The OSID Generator takes two inputs, the Application ID and the Publisher ID of your AIR app.

The Application ID is in your Flash Builder project in the <project_name>-app.xml file. You should never change this, because it needs to be constant to keep your Windows and Mac OSIDs constant, and you need these to be constant to uninstall you app. You can also get the Application ID from an installed AIR app in application.xml file found in the the META-INF/AIR sub-directory of your app installation directory.

The Publisher ID can be found in the publisherid file in the META-INF/AIR sub-directory of your app installation directory. Note that you AIR app must be code-signed with a real security certificate (not a self-signing certificate) to get the Publisher ID.

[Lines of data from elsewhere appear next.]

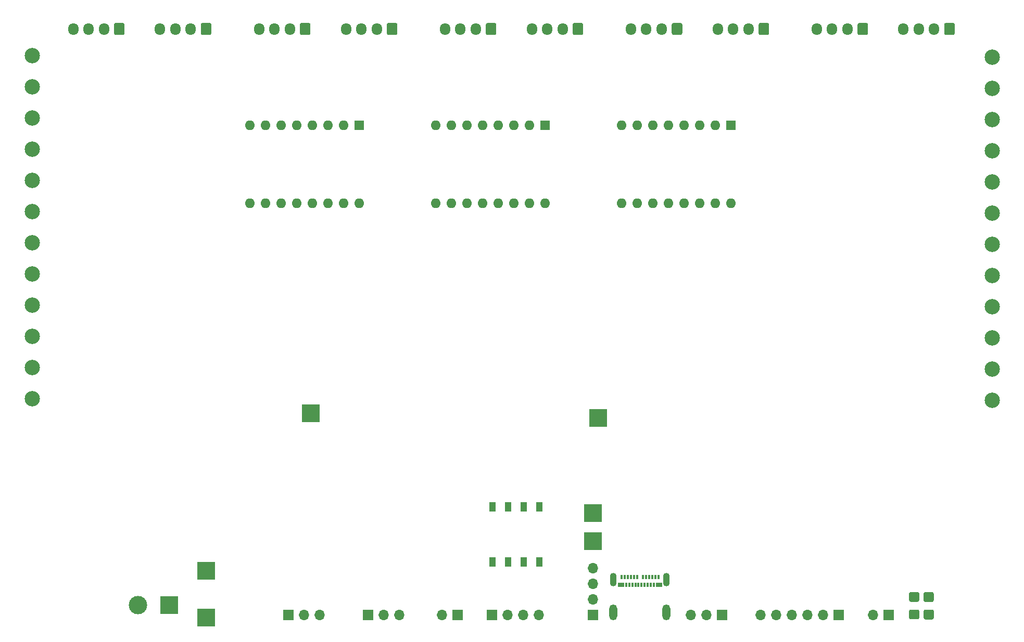
<source format=gbr>
%TF.GenerationSoftware,KiCad,Pcbnew,(5.1.9)-1*%
%TF.CreationDate,2021-08-07T22:14:23+02:00*%
%TF.ProjectId,Arm_Mainboard,41726d5f-4d61-4696-9e62-6f6172642e6b,rev?*%
%TF.SameCoordinates,Original*%
%TF.FileFunction,Soldermask,Bot*%
%TF.FilePolarity,Negative*%
%FSLAX46Y46*%
G04 Gerber Fmt 4.6, Leading zero omitted, Abs format (unit mm)*
G04 Created by KiCad (PCBNEW (5.1.9)-1) date 2021-08-07 22:14:23*
%MOMM*%
%LPD*%
G01*
G04 APERTURE LIST*
%ADD10O,1.600000X1.600000*%
%ADD11R,1.600000X1.600000*%
%ADD12R,0.300000X0.700000*%
%ADD13R,1.000000X0.700000*%
%ADD14O,1.100000X2.200000*%
%ADD15O,1.300000X2.600000*%
%ADD16O,1.700000X1.700000*%
%ADD17R,1.700000X1.700000*%
%ADD18R,3.000000X3.000000*%
%ADD19C,3.000000*%
%ADD20O,1.700000X1.950000*%
%ADD21C,2.500000*%
%ADD22R,1.100000X1.500000*%
G04 APERTURE END LIST*
D10*
%TO.C,A3*%
X185443328Y-80720000D03*
X167663328Y-68020000D03*
X182903328Y-80720000D03*
X170203328Y-68020000D03*
X180363328Y-80720000D03*
X172743328Y-68020000D03*
X177823328Y-80720000D03*
X175283328Y-68020000D03*
X175283328Y-80720000D03*
X177823328Y-68020000D03*
X172743328Y-80720000D03*
X180363328Y-68020000D03*
X170203328Y-80720000D03*
X182903328Y-68020000D03*
X167663328Y-80720000D03*
D11*
X185443328Y-68020000D03*
%TD*%
%TO.C,A1*%
X124967776Y-68020000D03*
D10*
X107187776Y-80720000D03*
X122427776Y-68020000D03*
X109727776Y-80720000D03*
X119887776Y-68020000D03*
X112267776Y-80720000D03*
X117347776Y-68020000D03*
X114807776Y-80720000D03*
X114807776Y-68020000D03*
X117347776Y-80720000D03*
X112267776Y-68020000D03*
X119887776Y-80720000D03*
X109727776Y-68020000D03*
X122427776Y-80720000D03*
X107187776Y-68020000D03*
X124967776Y-80720000D03*
%TD*%
%TO.C,A2*%
X155205552Y-80720000D03*
X137425552Y-68020000D03*
X152665552Y-80720000D03*
X139965552Y-68020000D03*
X150125552Y-80720000D03*
X142505552Y-68020000D03*
X147585552Y-80720000D03*
X145045552Y-68020000D03*
X145045552Y-80720000D03*
X147585552Y-68020000D03*
X142505552Y-80720000D03*
X150125552Y-68020000D03*
X139965552Y-80720000D03*
X152665552Y-68020000D03*
X137425552Y-80720000D03*
D11*
X155205552Y-68020000D03*
%TD*%
D12*
%TO.C,USB *%
X173626672Y-141630000D03*
X173126672Y-141630000D03*
X172626672Y-141630000D03*
X172126672Y-141630000D03*
X171626672Y-141630000D03*
X171126672Y-141630000D03*
X170126672Y-141630000D03*
X169626672Y-141630000D03*
X169126672Y-141630000D03*
X168626672Y-141630000D03*
X168126672Y-141630000D03*
X167626672Y-141630000D03*
D13*
X167526672Y-142930000D03*
D12*
X168376672Y-142930000D03*
X168876672Y-142930000D03*
X169376672Y-142930000D03*
X169876672Y-142930000D03*
X170376672Y-142930000D03*
X170876672Y-142930000D03*
X171376672Y-142930000D03*
X171876672Y-142930000D03*
X172376672Y-142930000D03*
X172876672Y-142930000D03*
D13*
X173726672Y-142930000D03*
D14*
X174946672Y-142040000D03*
X166306672Y-142040000D03*
D15*
X174946672Y-147400000D03*
X166306672Y-147400000D03*
%TD*%
D16*
%TO.C,RST*%
X208540000Y-147795000D03*
D17*
X211080000Y-147795000D03*
%TD*%
%TO.C,J7*%
X140970000Y-147800000D03*
D16*
X138430000Y-147800000D03*
%TD*%
D18*
%TO.C,J8*%
X94030000Y-146210000D03*
D19*
X88950000Y-146210000D03*
%TD*%
D16*
%TO.C,J9*%
X131510000Y-147800000D03*
X128970000Y-147800000D03*
D17*
X126430000Y-147800000D03*
%TD*%
%TO.C,J10*%
X113440000Y-147800000D03*
D16*
X115980000Y-147800000D03*
X118520000Y-147800000D03*
%TD*%
%TO.C,J14*%
G36*
G01*
X117017776Y-51635000D02*
X117017776Y-53085000D01*
G75*
G02*
X116767776Y-53335000I-250000J0D01*
G01*
X115567776Y-53335000D01*
G75*
G02*
X115317776Y-53085000I0J250000D01*
G01*
X115317776Y-51635000D01*
G75*
G02*
X115567776Y-51385000I250000J0D01*
G01*
X116767776Y-51385000D01*
G75*
G02*
X117017776Y-51635000I0J-250000D01*
G01*
G37*
D20*
X113667776Y-52360000D03*
X111167776Y-52360000D03*
X108667776Y-52360000D03*
%TD*%
%TO.C,J16*%
X199350000Y-52360000D03*
X201850000Y-52360000D03*
X204350000Y-52360000D03*
G36*
G01*
X207700000Y-51635000D02*
X207700000Y-53085000D01*
G75*
G02*
X207450000Y-53335000I-250000J0D01*
G01*
X206250000Y-53335000D01*
G75*
G02*
X206000000Y-53085000I0J250000D01*
G01*
X206000000Y-51635000D01*
G75*
G02*
X206250000Y-51385000I250000J0D01*
G01*
X207450000Y-51385000D01*
G75*
G02*
X207700000Y-51635000I0J-250000D01*
G01*
G37*
%TD*%
%TO.C,AXIS1*%
G36*
G01*
X86780000Y-51635000D02*
X86780000Y-53085000D01*
G75*
G02*
X86530000Y-53335000I-250000J0D01*
G01*
X85330000Y-53335000D01*
G75*
G02*
X85080000Y-53085000I0J250000D01*
G01*
X85080000Y-51635000D01*
G75*
G02*
X85330000Y-51385000I250000J0D01*
G01*
X86530000Y-51385000D01*
G75*
G02*
X86780000Y-51635000I0J-250000D01*
G01*
G37*
X83430000Y-52360000D03*
X80930000Y-52360000D03*
X78430000Y-52360000D03*
%TD*%
D21*
%TO.C,J19*%
X227890000Y-112869999D03*
X227890000Y-107789999D03*
X227890000Y-102709999D03*
X227890000Y-97629999D03*
X227890000Y-92549999D03*
X227890000Y-87469999D03*
X227890000Y-82389999D03*
X227890000Y-77309999D03*
X227890000Y-72229999D03*
X227890000Y-67149999D03*
X227890000Y-62069999D03*
X227890000Y-56989999D03*
%TD*%
%TO.C,J20*%
X71750000Y-112550000D03*
X71750000Y-107470000D03*
X71750000Y-102390000D03*
X71750000Y-97310000D03*
X71750000Y-92230000D03*
X71750000Y-87150000D03*
X71750000Y-82070000D03*
X71750000Y-76990000D03*
X71750000Y-71910000D03*
X71750000Y-66830000D03*
X71750000Y-61750000D03*
X71750000Y-56670000D03*
%TD*%
%TO.C,J22*%
G36*
G01*
X147255552Y-51635000D02*
X147255552Y-53085000D01*
G75*
G02*
X147005552Y-53335000I-250000J0D01*
G01*
X145805552Y-53335000D01*
G75*
G02*
X145555552Y-53085000I0J250000D01*
G01*
X145555552Y-51635000D01*
G75*
G02*
X145805552Y-51385000I250000J0D01*
G01*
X147005552Y-51385000D01*
G75*
G02*
X147255552Y-51635000I0J-250000D01*
G01*
G37*
D20*
X143905552Y-52360000D03*
X141405552Y-52360000D03*
X138905552Y-52360000D03*
%TD*%
%TO.C,J26*%
G36*
G01*
X177493328Y-51635000D02*
X177493328Y-53085000D01*
G75*
G02*
X177243328Y-53335000I-250000J0D01*
G01*
X176043328Y-53335000D01*
G75*
G02*
X175793328Y-53085000I0J250000D01*
G01*
X175793328Y-51635000D01*
G75*
G02*
X176043328Y-51385000I250000J0D01*
G01*
X177243328Y-51385000D01*
G75*
G02*
X177493328Y-51635000I0J-250000D01*
G01*
G37*
X174143328Y-52360000D03*
X171643328Y-52360000D03*
X169143328Y-52360000D03*
%TD*%
%TO.C,J27*%
X92548888Y-52360000D03*
X95048888Y-52360000D03*
X97548888Y-52360000D03*
G36*
G01*
X100898888Y-51635000D02*
X100898888Y-53085000D01*
G75*
G02*
X100648888Y-53335000I-250000J0D01*
G01*
X99448888Y-53335000D01*
G75*
G02*
X99198888Y-53085000I0J250000D01*
G01*
X99198888Y-51635000D01*
G75*
G02*
X99448888Y-51385000I250000J0D01*
G01*
X100648888Y-51385000D01*
G75*
G02*
X100898888Y-51635000I0J-250000D01*
G01*
G37*
%TD*%
%TO.C,J28*%
G36*
G01*
X221800000Y-51635000D02*
X221800000Y-53085000D01*
G75*
G02*
X221550000Y-53335000I-250000J0D01*
G01*
X220350000Y-53335000D01*
G75*
G02*
X220100000Y-53085000I0J250000D01*
G01*
X220100000Y-51635000D01*
G75*
G02*
X220350000Y-51385000I250000J0D01*
G01*
X221550000Y-51385000D01*
G75*
G02*
X221800000Y-51635000I0J-250000D01*
G01*
G37*
X218450000Y-52360000D03*
X215950000Y-52360000D03*
X213450000Y-52360000D03*
%TD*%
%TO.C,J29*%
X122810000Y-52360000D03*
X125310000Y-52360000D03*
X127810000Y-52360000D03*
G36*
G01*
X131160000Y-51635000D02*
X131160000Y-53085000D01*
G75*
G02*
X130910000Y-53335000I-250000J0D01*
G01*
X129710000Y-53335000D01*
G75*
G02*
X129460000Y-53085000I0J250000D01*
G01*
X129460000Y-51635000D01*
G75*
G02*
X129710000Y-51385000I250000J0D01*
G01*
X130910000Y-51385000D01*
G75*
G02*
X131160000Y-51635000I0J-250000D01*
G01*
G37*
%TD*%
%TO.C,J30*%
X153024440Y-52360000D03*
X155524440Y-52360000D03*
X158024440Y-52360000D03*
G36*
G01*
X161374440Y-51635000D02*
X161374440Y-53085000D01*
G75*
G02*
X161124440Y-53335000I-250000J0D01*
G01*
X159924440Y-53335000D01*
G75*
G02*
X159674440Y-53085000I0J250000D01*
G01*
X159674440Y-51635000D01*
G75*
G02*
X159924440Y-51385000I250000J0D01*
G01*
X161124440Y-51385000D01*
G75*
G02*
X161374440Y-51635000I0J-250000D01*
G01*
G37*
%TD*%
%TO.C,J31*%
X183262216Y-52360000D03*
X185762216Y-52360000D03*
X188262216Y-52360000D03*
G36*
G01*
X191612216Y-51635000D02*
X191612216Y-53085000D01*
G75*
G02*
X191362216Y-53335000I-250000J0D01*
G01*
X190162216Y-53335000D01*
G75*
G02*
X189912216Y-53085000I0J250000D01*
G01*
X189912216Y-51635000D01*
G75*
G02*
X190162216Y-51385000I250000J0D01*
G01*
X191362216Y-51385000D01*
G75*
G02*
X191612216Y-51635000I0J-250000D01*
G01*
G37*
%TD*%
D18*
%TO.C,D-*%
X162970000Y-135790000D03*
%TD*%
%TO.C,D+*%
X162970000Y-131210000D03*
%TD*%
%TO.C,GND*%
X100080000Y-148215001D03*
%TD*%
%TO.C,12V*%
X100080000Y-140590000D03*
%TD*%
%TO.C,3.3V*%
X163780000Y-115700000D03*
%TD*%
%TO.C,5V*%
X117080000Y-114990000D03*
%TD*%
D17*
%TO.C,J2*%
X146570000Y-147800000D03*
D16*
X149110000Y-147800000D03*
X151650000Y-147800000D03*
X154190000Y-147800000D03*
%TD*%
%TO.C,J4*%
X162970000Y-140180000D03*
X162970000Y-142720000D03*
X162970000Y-145260000D03*
D17*
X162970000Y-147800000D03*
%TD*%
%TO.C,MCP2200_GPIO*%
X202890000Y-147795000D03*
D16*
X200350000Y-147795000D03*
X197810000Y-147795000D03*
X195270000Y-147795000D03*
X192730000Y-147795000D03*
X190190000Y-147795000D03*
%TD*%
D17*
%TO.C,J6*%
X183980000Y-147795000D03*
D16*
X181440000Y-147795000D03*
X178900000Y-147795000D03*
%TD*%
D22*
%TO.C,S4*%
X146610000Y-130230000D03*
X146610000Y-139130000D03*
X149150000Y-130230000D03*
X149150000Y-139130000D03*
X151690000Y-130230000D03*
X151690000Y-139130000D03*
X154230000Y-130230000D03*
X154230000Y-139130000D03*
%TD*%
%TO.C,RX*%
G36*
G01*
X216995000Y-144075000D02*
X218145000Y-144075000D01*
G75*
G02*
X218395000Y-144325000I0J-250000D01*
G01*
X218395000Y-145425000D01*
G75*
G02*
X218145000Y-145675000I-250000J0D01*
G01*
X216995000Y-145675000D01*
G75*
G02*
X216745000Y-145425000I0J250000D01*
G01*
X216745000Y-144325000D01*
G75*
G02*
X216995000Y-144075000I250000J0D01*
G01*
G37*
G36*
G01*
X216995000Y-146925000D02*
X218145000Y-146925000D01*
G75*
G02*
X218395000Y-147175000I0J-250000D01*
G01*
X218395000Y-148275000D01*
G75*
G02*
X218145000Y-148525000I-250000J0D01*
G01*
X216995000Y-148525000D01*
G75*
G02*
X216745000Y-148275000I0J250000D01*
G01*
X216745000Y-147175000D01*
G75*
G02*
X216995000Y-146925000I250000J0D01*
G01*
G37*
%TD*%
%TO.C,TX*%
G36*
G01*
X214635000Y-146915000D02*
X215785000Y-146915000D01*
G75*
G02*
X216035000Y-147165000I0J-250000D01*
G01*
X216035000Y-148265000D01*
G75*
G02*
X215785000Y-148515000I-250000J0D01*
G01*
X214635000Y-148515000D01*
G75*
G02*
X214385000Y-148265000I0J250000D01*
G01*
X214385000Y-147165000D01*
G75*
G02*
X214635000Y-146915000I250000J0D01*
G01*
G37*
G36*
G01*
X214635000Y-144065000D02*
X215785000Y-144065000D01*
G75*
G02*
X216035000Y-144315000I0J-250000D01*
G01*
X216035000Y-145415000D01*
G75*
G02*
X215785000Y-145665000I-250000J0D01*
G01*
X214635000Y-145665000D01*
G75*
G02*
X214385000Y-145415000I0J250000D01*
G01*
X214385000Y-144315000D01*
G75*
G02*
X214635000Y-144065000I250000J0D01*
G01*
G37*
%TD*%
M02*

</source>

You will need to manually install your AIR app (clicking on the AIR file) to get the publisherid file that contains the Publisher ID. Like the Application ID, you should never change the security certificate, because then you get a new Publisher ID (at least I believe that is correct), and the Publisher ID is used to generate the

If your AIR app is an internal app, you may get some resistance to the expense and trouble of code signing. There are lots of good reasons to sign apps distributed over the public Internet, and I think some of those reasons apply in corporate environments, but the biggest argument for signing your app is you must sign it if you wish to be able to silently update or uninstall the app (remember from my last post that a silent update is really a silent uninstall of the old version and a silent install of the new version).

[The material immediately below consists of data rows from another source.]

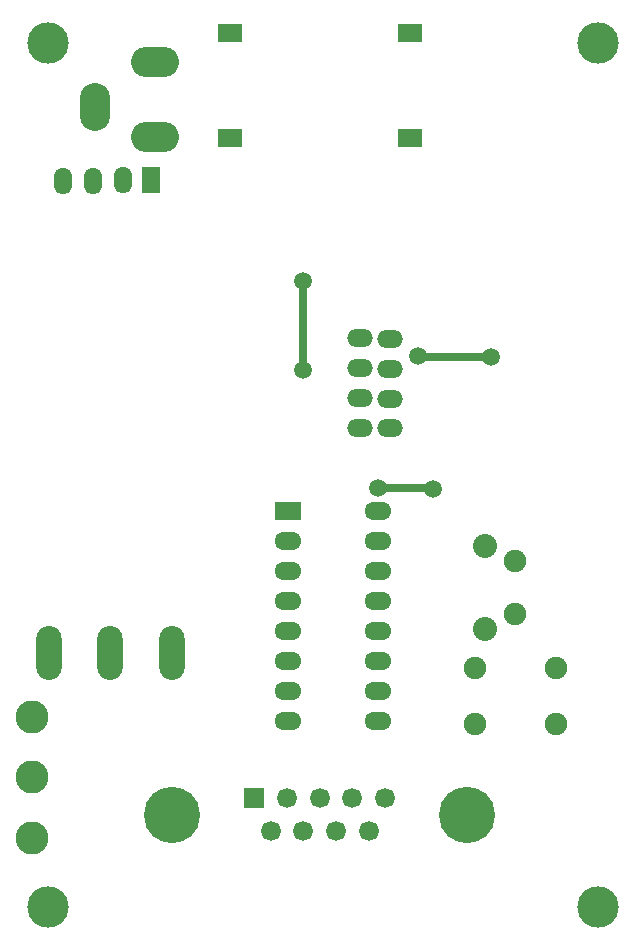
<source format=gtl>
G04*
G04 #@! TF.GenerationSoftware,Altium Limited,Altium Designer,18.1.6 (161)*
G04*
G04 Layer_Physical_Order=1*
G04 Layer_Color=255*
%FSLAX25Y25*%
%MOIN*%
G70*
G01*
G75*
%ADD35C,0.06653*%
%ADD39C,0.02500*%
%ADD40C,0.13780*%
%ADD41C,0.07500*%
%ADD42R,0.08000X0.06000*%
%ADD43O,0.10000X0.16000*%
%ADD44O,0.16000X0.10000*%
%ADD45O,0.08600X0.06000*%
%ADD46O,0.08500X0.18000*%
%ADD47O,0.06000X0.09000*%
%ADD48R,0.06000X0.09000*%
%ADD49C,0.11000*%
%ADD50R,0.09000X0.06000*%
%ADD51O,0.09000X0.06000*%
%ADD52R,0.06653X0.06653*%
%ADD53C,0.18740*%
%ADD54C,0.08000*%
%ADD55C,0.05906*%
D35*
X122713Y37992D02*
D03*
X95449Y49173D02*
D03*
X100902Y37992D02*
D03*
X117260Y49173D02*
D03*
X89996Y37992D02*
D03*
X106354Y49173D02*
D03*
X111807Y37992D02*
D03*
X128165Y49173D02*
D03*
D39*
X139201Y196358D02*
X139496D01*
Y196063D02*
X163484D01*
X125847Y152461D02*
X145097D01*
X100766Y191831D02*
Y221457D01*
Y217344D02*
Y221457D01*
Y217344D02*
X100787Y217323D01*
X145097Y152461D02*
X145393Y152165D01*
X144095D02*
X145393D01*
D40*
X15945Y12894D02*
D03*
X199114D02*
D03*
Y300886D02*
D03*
X15945D02*
D03*
D41*
X158182Y73805D02*
D03*
X185282Y92606D02*
D03*
Y73805D02*
D03*
X158182Y92606D02*
D03*
X171358Y128244D02*
D03*
Y110528D02*
D03*
D42*
X76496Y304059D02*
D03*
X136496D02*
D03*
X76496Y269059D02*
D03*
X136496D02*
D03*
D43*
X31339Y279587D02*
D03*
D44*
X51339Y294587D02*
D03*
Y269587D02*
D03*
D45*
X129823Y172383D02*
D03*
Y182283D02*
D03*
Y192183D02*
D03*
Y202284D02*
D03*
X119823Y202383D02*
D03*
Y192333D02*
D03*
Y182384D02*
D03*
Y172383D02*
D03*
D46*
X16043Y97539D02*
D03*
X36516D02*
D03*
X57043D02*
D03*
D47*
X20748Y254920D02*
D03*
X30748D02*
D03*
X40748Y255020D02*
D03*
D48*
X50295D02*
D03*
D49*
X10607Y35919D02*
D03*
X10345Y76181D02*
D03*
Y56181D02*
D03*
D50*
X95768Y144783D02*
D03*
D51*
Y134783D02*
D03*
Y124784D02*
D03*
Y114784D02*
D03*
Y104783D02*
D03*
Y94784D02*
D03*
Y84784D02*
D03*
Y74783D02*
D03*
X125768Y144783D02*
D03*
Y134783D02*
D03*
Y124784D02*
D03*
Y114784D02*
D03*
Y104783D02*
D03*
Y94784D02*
D03*
Y84784D02*
D03*
Y74783D02*
D03*
D52*
X84543Y49173D02*
D03*
D53*
X57161Y43583D02*
D03*
X155547D02*
D03*
D54*
X161516Y105607D02*
D03*
Y133166D02*
D03*
D55*
X163484Y196063D02*
D03*
X100766Y221457D02*
D03*
X144095Y152165D02*
D03*
X125847Y152461D02*
D03*
X100766Y191831D02*
D03*
X139201Y196358D02*
D03*
M02*

</source>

Here is the argument for signing your AIR app, step by step:

  1. To silently upgrade or uninstall an AIR app, you need the Mac OSID or Windows OSID, depending on the OS.
  2. The OSID is generated off the Application ID (which you know) and the Publisher ID.
  3. To get the Publisher ID, you must sign you AIR app with a real security certificate.
  4. Thus, in order to have the ability to silently upgrade or uninstall an AIR app, you must sign the AIR app with a real security certificate.
If you do not have a security certificate yet, you can still practice creating an installer with an AIR app which is signed, and there are plenty of those available on the web, just Google. Just manually install the AIR app and look in the META-INF/AIR sub-directory for the Application ID and Publish ID (as described above) to plug into the OSID Generator to find the OSID for Mac and Windows.

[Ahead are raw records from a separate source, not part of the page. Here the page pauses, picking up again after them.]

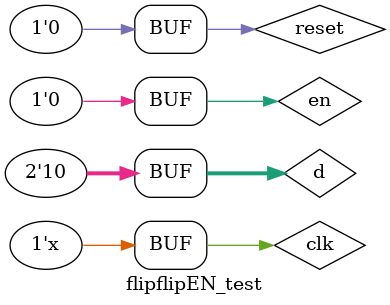
<source format=v>
`timescale 1ns / 1ps


module flipflipEN_test;

	// Inputs
	reg clk;
	reg reset;
	reg en;
	reg [1:0] d;

	// Outputs
	wire [1:0] q;

	// Instantiate the Unit Under Test (UUT)
	flipflopEN #(2)uut (
		.clk(clk), 
		.reset(reset), 
		.en(en), 
		.d(d), 
		.q(q)
	);

	initial begin
		// Initialize Inputs
		clk = 0;
		reset = 0;
		en = 0;
		d = 2;

		// Wait 100 ns for global reset to finish
		#100;
        
		// Add stimulus here

	end
      always
		#20 clk=!clk;
endmodule


</source>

On to Windows, the concepts of how an AIR app is installed and uninstalled are a little more complicated. On Windows, an AIR app is installed and uninstalled using Windows Installer. Oliver Goldman explains it all very well in this blog entry. The only thing I can add is that what Oliver calls Upgrade Codes and Product Codes are also referred to as Upgrade GUIDs and Product GUIDs in other documentation.

For those who don't know, a GUID will look something like this:

{8209FAF5-4714-5CB1-20B5-9D840B252637}
To paraphrase Oliver, your AIR app is associated with a Product GUID that changes with every build of your AIR app, and an Upgrade GUID that does not change. In fact, the Windows Upgrade GUID is the same string as the Windows OSID for you AIR app, and you use the OSID Generator to get the Windows OSID as I described above for Mac.

Once you know the Upgrade GUID, you can call a Windows function MsiEnumRelatedProducts
to get the corresponding Product GUID, and you can then uninstall the AIR app with the following command line (run as Administrator):

msiexec /x ProductGUID


To call MsiEnumRelatedProducts on Windows requires native code, and Oliver has a small C++ program with his blog post that works fine, and which I use, though I made just one small change, which I will get to.

Note that calling "msiexec /x" is analogous to manually removing an AIR app in Windows via Add/Remove Programs (or Programs and Features) in Control Panel.

Now that I have covered the concepts, next post I will get into building the actual installers.

One more quick note, see this article on how to manually uninstall the AIR runtime and an AIR app for both Windows and Mac. You will be doing a lot of this as you test your installers.